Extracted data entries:
+--

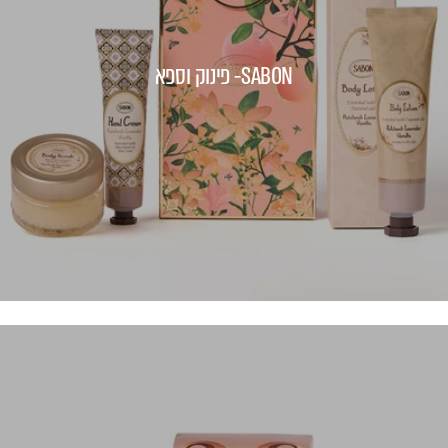
SABON- פינוק וספא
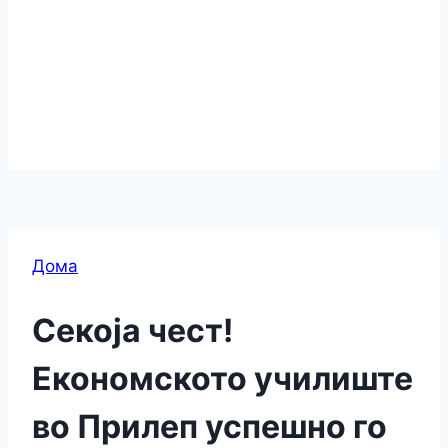
Дома
Секоја чест!
Економското училиште
во Прилеп успешно го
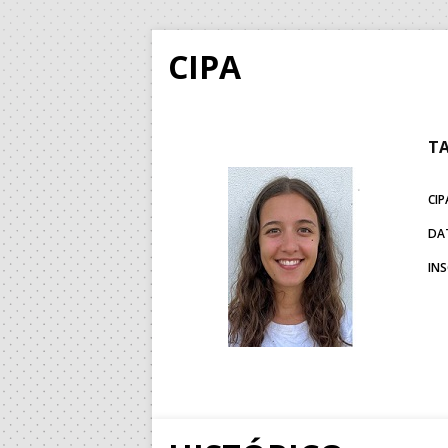
CIPA
TA
CIP
DA
IN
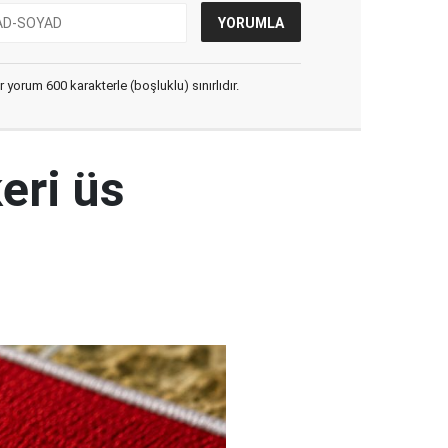
yorum 600 karakterle (boşluklu) sınırlıdır.
eri üs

+--

What this task involves: All lines from the one holding "Секоја чест!" through the last line of the records need to be copied exactly, both ends included, and the pictures left behind.

Solution for this exercise:
Секоја чест!
Економското училиште
во Прилеп успешно го
CIPA
TA
CIP
DA
IN
yorum 600 karakterle (boşluklu) sınırlıdır.
eri üs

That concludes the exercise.